### GIVEN PROBLEM A
In the forum thread on forcing a name to be treated as a function, what kind of operation does Michael Mair say the C preprocessor performs?

### PASSAGE SHOWN
^^^^

Forcing a keyword to be treated as function

[spibou]

I read in the "ctype.h - macros or functions?" thread that
if foo is both the name of a function and a macro , by typing
(foo) you instruct the compiler to use the function version.
Can someone explain to me why this works ?

Cheers
Spiros Bousbouras

 

[Michael Mair]

I read in the "ctype.h - macros or functions?" thread that
if foo is both the name of a function and a macro , by typing
(foo) you instruct the compiler to use the function version.

Consider
,-- macrofun.c -
#include <stdio.h>
#define bar baz
#define foo(s) bar(s)

void (foo) (const char *s);
void (bar) (const char *s);

int main (void)
{
foo("Hello");
(foo)("world");

return 0;
}

void (foo) (const char *s)
{
printf(" *%s*\n", s);
}

void baz (const char *s)
{
printf("%s", s);
}

`---
and play with the parentheses around foo for the three locations

Can someone explain to me why this works ?

The short of it: The C preprocessor performs text replacement;
"(foo)(something)" does not match the pattern "foo(s)",
"foo(something)" does.

Cheers
Michael

 

[spibou]

The short of it: The C preprocessor performs text replacement;
"(foo)(something)" does not match the pattern "foo(s)",
"foo(something)" does.

How is "(foo)(something)" tokenized ?

Cheers
Spiros Bousbouras

 

[Eric Sosman]

I read in the "ctype.h - macros or functions?" thread that
if foo is both the name of a function and a macro , by typing
(foo) you instruct the compiler to use the function version.
Can someone explain to me why this works ?

It's because the macro must be a "function-like" macro,
that is, one like

#define sqrt(x) __builtin_sqrt(x)

and not like

#define sqrt __builtin_sqrt

The preprocessor will not recognize and expand a function-
like macro unless the name is followed by a ( that introduces
the list of arguments. When you write (sqrt)(42.0) the `sqrt'
is followed by a ) and not by a (, so the preprocessor leaves
it alone and does not try to expand it as a macro.

^^^^

### INFORMATION GIVEN
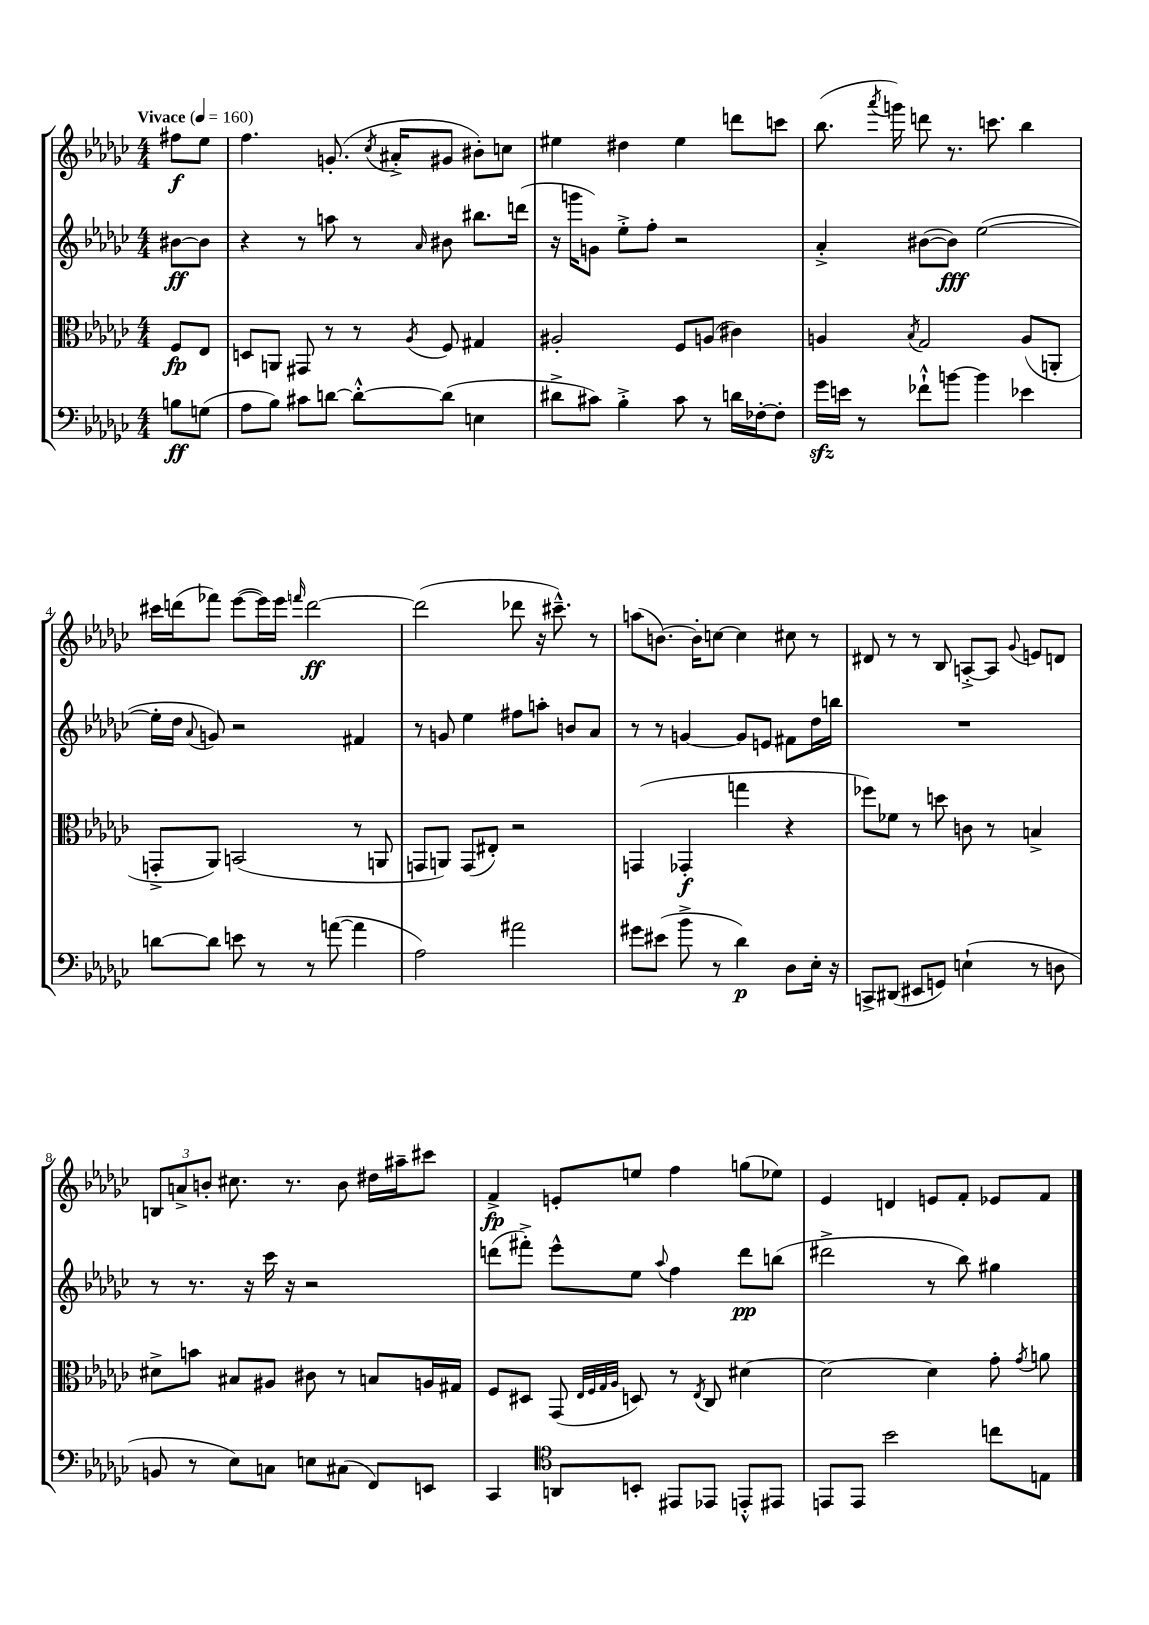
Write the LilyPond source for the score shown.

<<
\new StaffGroup <<
\new Staff = "s0" {
    \clef treble \key ges \major \numericTimeSignature \time 4/4 \partial 4 \tempo "Vivace" 4 = 160
    \autoBeamOff fis''8[\f ees''8] |
    f''4. g'8.-.( \acciaccatura { ces''8 } ais'16[-.-> gis'8] bis'8[-.) c''8] |
    eis''4 dis''4 eis''4 d'''8[ c'''8] |
    bes''8.( \acciaccatura { aes'''8 } g'''16) d'''8 r8. c'''8. bes''4 |
    cis'''16[ d'''16( fes'''8]) ees'''8[~( ees'''16) ees'''16] \grace { f'''16 } d'''2~\ff |
    d'''2( des'''8 r16 cis'''8.---^) r8 |
    a''8[( b'8.]~) b'16[-. c''8]~ c''4 cis''8 r8 |
    dis'8 r8 r8 bes8 a8[~-.-> a8] \appoggiatura { ges'8 } e'8[ d'8] |
    \tuplet 3/2 { b8[ a'8-> b'8]-. } cis''8. r8. b'8 dis''16[ ais''16-- cis'''8] |
    f'4->\fp e'8[-. e''8] f''4 g''8[( ees''8]) |
    ees'4 d'4 e'8[ f'8]-. ees'8[ f'8] \bar "|." |
}
\new Staff = "s1" {
    \clef treble \key ges \major \numericTimeSignature \time 4/4 \partial 4
    \autoBeamOff bis'8[~\ff bis'8] |
    r4 r8 a''8 r8 \grace { aes'16 } bis'8 bis''8.[ d'''16]( |
    r16 g'''16[ g'8]) ees''8[-.-> f''8]-. r2 |
    aes'4-.-> bis'8[~( bis'8]\fff) ees''2~( |
    ees''16[-. des''16] \appoggiatura { aes'8 } g'8) r2 fis'4 |
    r8 g'8 ees''4 fis''8[ a''8]-. b'8[ aes'8] |
    r8 r8 g'4~ g'8[ e'8] fis'8[ des''16 b''16] |
    R1 |
    r8 r8. r16 ces'''16 r16 r2 |
    d'''8[( fis'''8]-.->) ees'''8[-^ ees''8] \appoggiatura { aes''8 } f''4 d'''8[\pp b''8]( |
    dis'''2-> r8 bes''8) gis''4 \bar "|." |
}
\new Staff = "s2" {
    \clef alto \key ges \major \numericTimeSignature \time 4/4 \partial 4
    \autoBeamOff f8[\fp ees8] |
    d8[ a,8] gis,8 r8 r8 \acciaccatura { aes8 } f8 gis4 |
    ais2-. f8[ a8]( cis'4) |
    a4 \acciaccatura { bes8 } ges2 a8[( a,8]-. |
    g,8[-.-> aes,8]) b,2( r8 a,8 |
    g,8[ a,8]) g,8[( eis8]-.) r2 |
    g,4( ges,4-.\f g''4 r4 |
    fes''8[) fes'8] r8 d''8 c'8 r8 b4-> |
    dis'8[-> b'8] bis8[ ais8] cis'8 r8 b8[ a16 gis16] |
    f8[ dis8] ges,8( \grace { ees32[ f32 ges32 aes32] } d8) r8 \acciaccatura { ees8 } ces8 dis'4~ |
    dis'2~ dis'4 ges'8-. \acciaccatura { ges'8 } a'8 \bar "|." |
}
\new Staff = "s3" {
    \clef bass \key ges \major \numericTimeSignature \time 4/4 \partial 4
    \autoBeamOff b8[\ff g8]( |
    aes8[ bes8]) cis'8[ d'8]~ d'8[~-.-^ d'8]( e4 |
    dis'8[-> cis'8]) bes4-.-> cis'8 r8 d'16[ fes16~-. fes8]-. |
    ges'16[\sfz e'16] r8 fes'8[-!-^ b'8]~ b'4 ees'4 |
    d'8[~ d'8] e'8 r8 r8 a'8~( a'4 |
    aes2) ais'2 |
    gis'8[ eis'8]( bes'8-> r8 des'4\p) des8[ ees16]-. r16 |
    c,8[-> dis,8]( eis,8[ g,8]) e4-!( r8 d8 |
    b,8 r8 ees8[) c8] e8[ cis8]( f,8[) e,8] |
    ces,4 \clef tenor a,8[ b,8]-. eis,8[ ees,8] e,8[-.-^ eis,8] |
    e,8[ e,8] bes'2 c''8[ e8] \bar "|." |
}
>>
>>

^^^^

### GIVEN PROBLEM B
Pick out each line of the listing above that contains the string "appoggiatura", and reproduce those lines unchanged.

### TASK RESPONSE A
Text replacement.

### TASK RESPONSE B
    dis'8 r8 r8 bes8 a8[~-.-> a8] \appoggiatura { ges'8 } e'8[ d'8] |
    ees''16[-. des''16] \appoggiatura { aes'8 } g'8) r2 fis'4 |
    d'''8[( fis'''8]-.->) ees'''8[-^ ees''8] \appoggiatura { aes''8 } f''4 d'''8[\pp b''8]( |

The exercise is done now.